» **Questions on the material**:
1. Summarize the passage about love and the church in two sentences.
2. Update the passage about love and the church by reproducing it from "We would understand" up to and including "our own possibility.", with "fellowship" replaced by "congregation".
3. Continue the passage about love and the church from the point at which it ends.

Her words: “If love were the central practice …. it would have a massive impact… If the goal was to increase the love, rather than winning or dominating a constant opponent, I think we could actually imagine liberation from constant oppression. We would suddenly be seeing everything we do, everyone we meet, not through the tactical eyes of war, but through eyes of love.
We would see that there’s no such thing as a blank canvas, an empty land or a new idea — but everywhere there is complex, ancient, fertile ground full of potential….
We would understand that the strength of our movement is in the strength of our relationships, which could only be measured by their depth. Scaling up would mean going deeper, being more vulnerable and more empathetic….”[2]
I want to talk about the church for a moment this morning, on this momentous morning as the candidate to be the next senior minister is named. This is a place, a community, that brings us all together, that helps each of us and all of us find our way. In this fellowship we recognize how our liberation really is all bound together. And we come together in covenant knowing that none of us has all the answers. We come together recognizing our own limits as well as our own possibility.

» **Source data**:
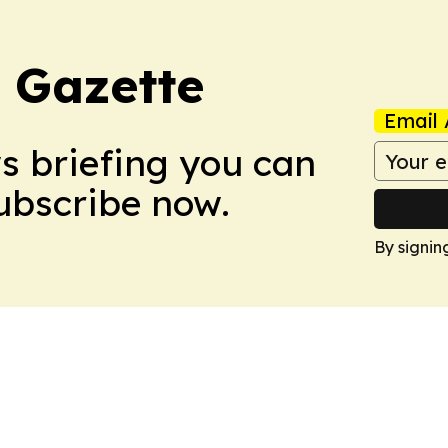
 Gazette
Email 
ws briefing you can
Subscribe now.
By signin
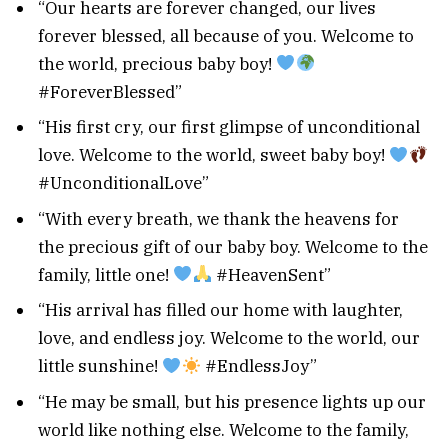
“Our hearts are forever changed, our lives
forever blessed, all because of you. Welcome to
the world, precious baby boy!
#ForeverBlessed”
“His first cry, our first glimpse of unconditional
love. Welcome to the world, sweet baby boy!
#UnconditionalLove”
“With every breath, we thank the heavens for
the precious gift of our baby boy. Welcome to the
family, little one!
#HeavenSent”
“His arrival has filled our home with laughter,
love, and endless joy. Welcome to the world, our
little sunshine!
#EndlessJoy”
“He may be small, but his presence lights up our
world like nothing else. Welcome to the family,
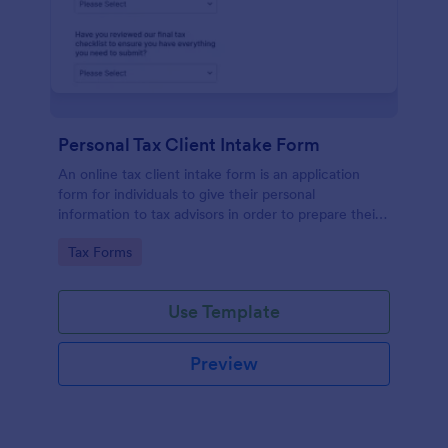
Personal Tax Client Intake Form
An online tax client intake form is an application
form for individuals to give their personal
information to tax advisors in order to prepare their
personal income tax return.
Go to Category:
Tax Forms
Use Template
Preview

» **Responses in order**:
1. The passage quotes a call to make love, rather than winning or dominating an opponent, the central practice, so that everything is seen through eyes of love and a movement's strength is measured by the depth of its relationships. It then turns to the church as a community that brings people together in covenant, recognizing that their liberation is bound together and that none of them has all the answers.

2.
We would understand that the strength of our movement is in the strength of our relationships, which could only be measured by their depth. Scaling up would mean going deeper, being more vulnerable and more empathetic….”[2]
I want to talk about the church for a moment this morning, on this momentous morning as the candidate to be the next senior minister is named. This is a place, a community, that brings us all together, that helps each of us and all of us find our way. In this congregation we recognize how our liberation really is all bound together. And we come together in covenant knowing that none of us has all the answers. We come together recognizing our own limits as well as our own possibility.

3.
Words of Rosemary Bray NcNatt: “By no means are we [Unitarian Universalists] perfect; we often fail as much as we succeed. Yet even when “we have broken our vows a thousand times,”* we return to this essential work of justice and liberation for all. We do the work best when we remember what church is and what it is not. Church is not a place to hide. It is not the place to get away from the world. It is not a place where we get to pretend that the lives we live and our particular situations are not terribly complex, often confusing, and sometimes depressing. Church is the place where we stand with one another, look the world in the eye, attempt to see clearly, and gather strength to face what we see with courage, and yes, with joy.”[3]
So it looks like we all have our share of work to do.
Every day we are asked to place ourselves in the path of liberation—to break through those shells of despair, those shells of cynicism, those shells of fear. To trust what will be on the other side of that shell. No matter how it is we might be breaking through, may we trust that we’ll find our footing, and that we’ll all land on solid ground.
In the telling and retelling of the Passover story we are reminded that our lives are not constant and that we are all works in progress. That it sometimes takes telling a retelling, maybe over and over.
In this season of Passover, in these days when the world is so troubled. May we recognize our own goodness, may we recognize our own possibility, may we move ever more fully into our own freedom, and may we recognize how our liberation is very much interconnected with all of life. Through it all may we be grounded in love. And may that love take us to places that we have not even been able to imagine. Amen.
Prayer
Great spirit, hold us in all of our days. Amid pandemic and plague, amid war and disruption, amid revelation and learning, through all our troubles and our blessings, remind us that we are not alone. Help us to give thanks for all the blessings, and even for so much that would trouble. Help us to remember that we are part of your magnificent and fragile creation. Help us to be guided in the spirit, having faith that we will all, in finally, find our way home. Amen.
Benediction
Every day of your life, as you find your way from one side of the shell to the other, may we live into your own liberation and into the liberation of us all. May we get there, together. And through it all, may we never forget we are held in love.
[1] The Necessity of Discomfort, by Ruth MacKenzie, Quest, January 2015. cluuf.org.